Most of my work time is spent with Oracle and DB2. Today, I am in the midst of learning Oracle 11G, Oracle Application Express (just created our first production APEX application with help from the APEX forum), SQL Developer (we are trying to get rid of TOAD) in addition to my regular work. I have found ADDM and SQL Tuning advisor to be great for my Oracle 10g applications.

I think of the big three that Oracle is the most feature rich followed by DB2 and SQL Server. As you should be able to tell I would not have said that years ago when I was a mainframe bigot!


Compression:

A concept where less is usually more! Every experienced IT person understands the concept.
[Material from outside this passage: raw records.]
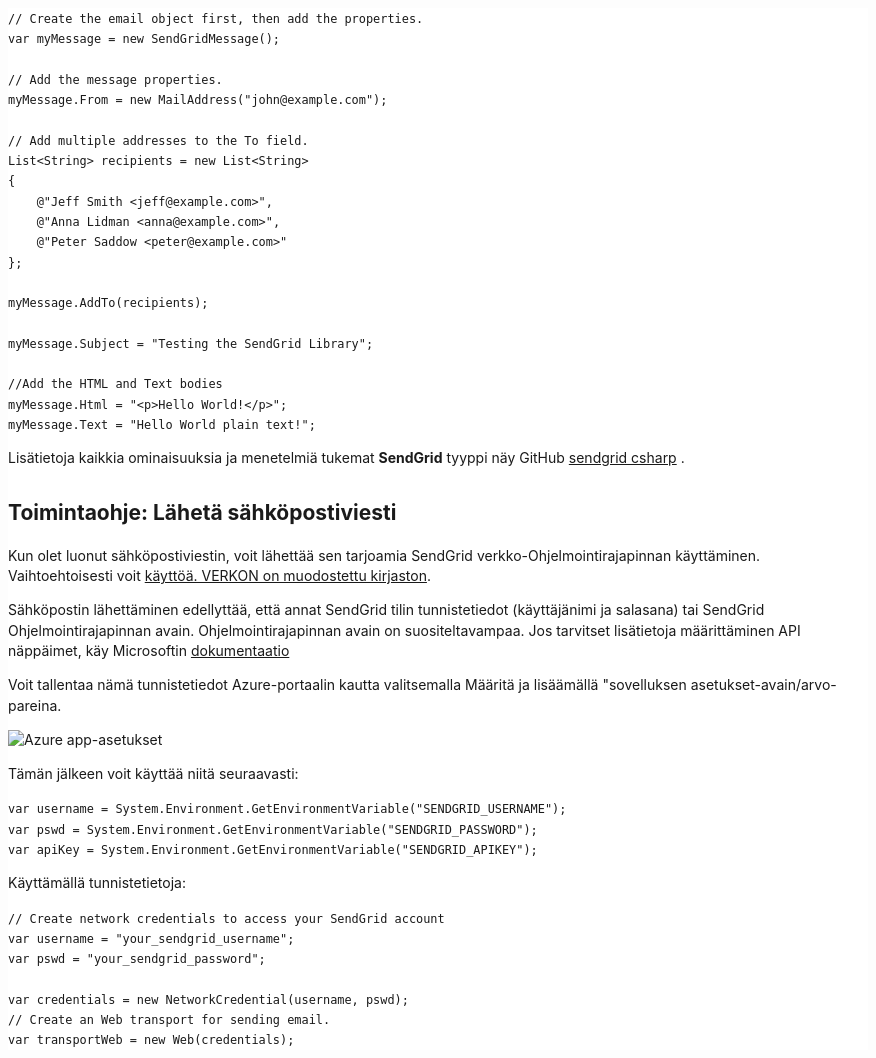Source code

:     // Create the email object first, then add the properties.
    var myMessage = new SendGridMessage();

    // Add the message properties.
    myMessage.From = new MailAddress("john@example.com");

    // Add multiple addresses to the To field.
    List<String> recipients = new List<String>
    {
        @"Jeff Smith <jeff@example.com>",
        @"Anna Lidman <anna@example.com>",
        @"Peter Saddow <peter@example.com>"
    };

    myMessage.AddTo(recipients);

    myMessage.Subject = "Testing the SendGrid Library";

    //Add the HTML and Text bodies
    myMessage.Html = "<p>Hello World!</p>";
    myMessage.Text = "Hello World plain text!";

Lisätietoja kaikkia ominaisuuksia ja menetelmiä tukemat **SendGrid** tyyppi näy GitHub [sendgrid csharp][] .

## <a name="how-to-send-an-email"></a>Toimintaohje: Lähetä sähköpostiviesti

Kun olet luonut sähköpostiviestin, voit lähettää sen tarjoamia SendGrid verkko-Ohjelmointirajapinnan käyttäminen. Vaihtoehtoisesti voit [käyttöä. VERKON on muodostettu kirjaston](https://sendgrid.com/docs/Code_Examples/csharp.html).

Sähköpostin lähettäminen edellyttää, että annat SendGrid tilin tunnistetiedot (käyttäjänimi ja salasana) tai SendGrid Ohjelmointirajapinnan avain. Ohjelmointirajapinnan avain on suositeltavampaa. Jos tarvitset lisätietoja määrittäminen API näppäimet, käy Microsoftin [dokumentaatio](https://sendgrid.com/docs/Classroom/Send/api_keys.html)

Voit tallentaa nämä tunnistetiedot Azure-portaalin kautta valitsemalla Määritä ja lisäämällä "sovelluksen asetukset-avain/arvo-pareina.

 ![Azure app-asetukset][azure_app_settings]

 Tämän jälkeen voit käyttää niitä seuraavasti: 
    
    var username = System.Environment.GetEnvironmentVariable("SENDGRID_USERNAME"); 
    var pswd = System.Environment.GetEnvironmentVariable("SENDGRID_PASSWORD");
    var apiKey = System.Environment.GetEnvironmentVariable("SENDGRID_APIKEY");

Käyttämällä tunnistetietoja:
    
    // Create network credentials to access your SendGrid account
    var username = "your_sendgrid_username";
    var pswd = "your_sendgrid_password";

    var credentials = new NetworkCredential(username, pswd);
    // Create an Web transport for sending email.
    var transportWeb = new Web(credentials);


  [Seuraavat vaiheet]: #next-steps
  [What is the SendGrid Email Service?]: #whatis
  [Create a SendGrid Account]: #createaccount
  [Reference the SendGrid .NET Class Library]: #reference
  [How to: Create an Email]: #createemail
  [How to: Send an Email]: #sendemail
  [How to: Add an Attachment]: #addattachment
  [How to: Use Filters to Enable Footers, Tracking, and Analytics]: #usefilters
  [How to: Use Additional SendGrid Services]: #useservices
  [special offer]: https://www.sendgrid.com/windowsazure.html
  [create-new-project]: ./media/sendgrid-dotnet-how-to-send-email/create_new_project.png
  [select-a-template]: ./media/sendgrid-dotnet-how-to-send-email/select_a_template.png
  [SendGrid-NuGet-package]: ./media/sendgrid-dotnet-how-to-send-email/sendgrid_nuget.png
  [azure_app_settings]: ./media/sendgrid-dotnet-how-to-send-email/app_settings.png
  [sendgrid csharp]: https://github.com/sendgrid/sendgrid-csharp
  [SMTP vs. Web API]: https://sendgrid.com/docs/Integrate/index.html
  [Sovelluksen asetukset]: https://sendgrid.com/docs/API_Reference/SMTP_API/apps.html
  [SendGrid API dokumentaatio]: https://sendgrid.com/docs
  [cloud-pohjainen sähköpostipalvelu]: https://sendgrid.com/email-solutions
  [tapahtumien sähköpostin lähettämisestä]: https://sendgrid.com/transactional-email
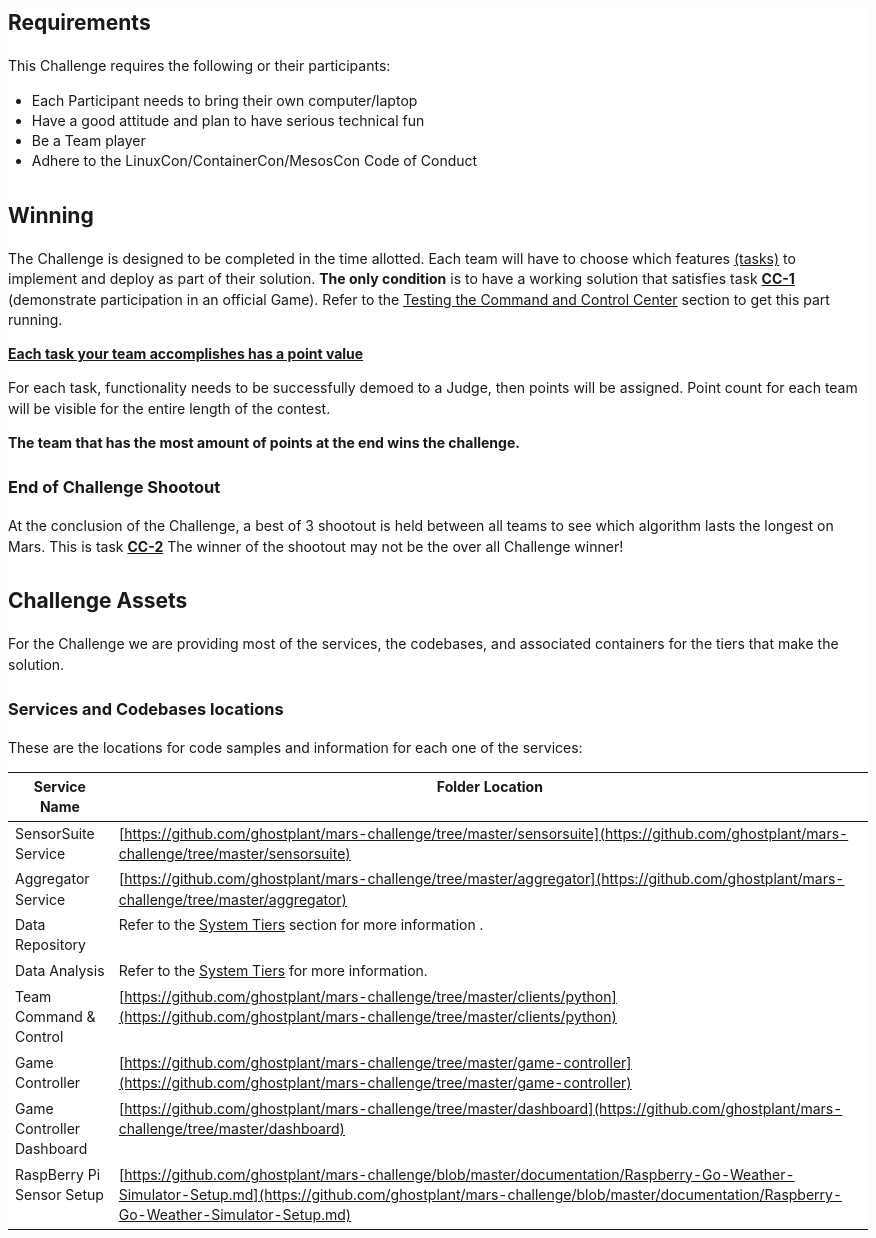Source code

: ## Requirements

This Challenge requires the following or their participants:

- Each Participant needs to bring their own computer/laptop
- Have a good attitude and plan to have serious technical fun
- Be a Team player
- Adhere to the LinuxCon/ContainerCon/MesosCon Code of Conduct

## Winning

The Challenge is designed to be completed in the time allotted. Each team will
have to choose which features [(tasks)](https://github.com/ghostplant/mars-challenge/blob/master/documentation/Mars-challenge-points-table.md)
to implement and deploy as part of their solution. **The only condition** is to
have a working solution that satisfies task **[CC-1](https://github.com/ghostplant/mars-challenge/blob/master/documentation/Mars-challenge-points-table.md)** (demonstrate participation in an official Game).
Refer to the [Testing the Command and Control Center](#testing-the-command-and-control-center) section to get this part running.

**[Each task your team accomplishes has a point value](https://github.com/ghostplant/mars-challenge/blob/master/documentation/Mars-challenge-points-table.md "Mars Challenge Points Table")**

For each task, functionality needs to be successfully demoed to a Judge, then
points will be assigned. Point count for each team will be visible for the
entire length of the contest.

**The team that has the most amount of points at the end wins the challenge.**

### End of Challenge Shootout

At the conclusion of the Challenge, a best of 3 shootout is held between all
teams to see which algorithm lasts the longest on Mars. This is task
**[CC-2](https://github.com/ghostplant/mars-challenge/blob/master/documentation/Mars-challenge-points-table.md)**
The winner of the shootout may not be the over all Challenge winner!


## Challenge Assets

For the Challenge we are providing most of the services, the codebases, and
associated containers for the tiers that make the solution.


### Services and Codebases locations

These are the locations for code samples and information for each one of the
services:

|Service Name|Folder Location|
|----|----|
|SensorSuite Service| [https://github.com/ghostplant/mars-challenge/tree/master/sensorsuite](https://github.com/ghostplant/mars-challenge/tree/master/sensorsuite)|
|Aggregator Service| [https://github.com/ghostplant/mars-challenge/tree/master/aggregator](https://github.com/ghostplant/mars-challenge/tree/master/aggregator)|
|Data Repository| Refer to the [System Tiers](#system-tiers) section for more information . |
|Data Analysis | Refer to the [System Tiers](#system-tiers) for more information.|
|Team Command & Control| [https://github.com/ghostplant/mars-challenge/tree/master/clients/python](https://github.com/ghostplant/mars-challenge/tree/master/clients/python)|
|Game Controller| [https://github.com/ghostplant/mars-challenge/tree/master/game-controller](https://github.com/ghostplant/mars-challenge/tree/master/game-controller)|
|Game Controller Dashboard| [https://github.com/ghostplant/mars-challenge/tree/master/dashboard](https://github.com/ghostplant/mars-challenge/tree/master/dashboard)|
|RaspBerry Pi Sensor Setup| [https://github.com/ghostplant/mars-challenge/blob/master/documentation/Raspberry-Go-Weather-Simulator-Setup.md](https://github.com/ghostplant/mars-challenge/blob/master/documentation/Raspberry-Go-Weather-Simulator-Setup.md)|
In the DB2 world I first dealt with compression in V3.1 back in the mid-to-late nineties. It was a huge saver of disk. IIRC, we had a mainframe with DB2 Sort Assist to move some of the cycles off the mainframe into the firmware. The thing I liked about it was most was that the software came at no special cost as long as you had the proper hardware. This saved us reams of DASD over time and performance improved for us including our OLTP applications because more data was quickly available for processing! Basically, adding a COMPRESS operand to CREATE TABLESPACE or ALTER TABLESPACE did the trick.

In the Oracle world I noted that compression showed up around Oracle 9i. However, it was primarily of use for OLAP applications with a few restrictions that you can read about. To be fair, one aspect that Oracle had before DB2 was the ability to compress indexes which can buy you a lot with composite indexes. In Oracle 11g advanced compression came about and I would make comments to my Oracle representative about the country being in a recession and why this is not in the base stack charge of EE? Larry needs a new boat I guess. Based on my DB2 experience I can see getting the same boost for OLTP if you pay the extra money. I am still mad about that one though.

In the SQL2008 side of the house MSOFT has introduced compression. I need to read more about it and play with it when the chance presents itself. If you have tested it let me know. I would think that you would not use it in production until a few service packs go by. However, in SQL 2005 I was surprised how reliable mirroring was which is similar to Oracle Data Guard or DB2's HADR.

Next time we can talk about command line options for the big 3.

To paraphrase Nature Boy Ric Flair, "Diamonds are forever and so is database technology, WOO!".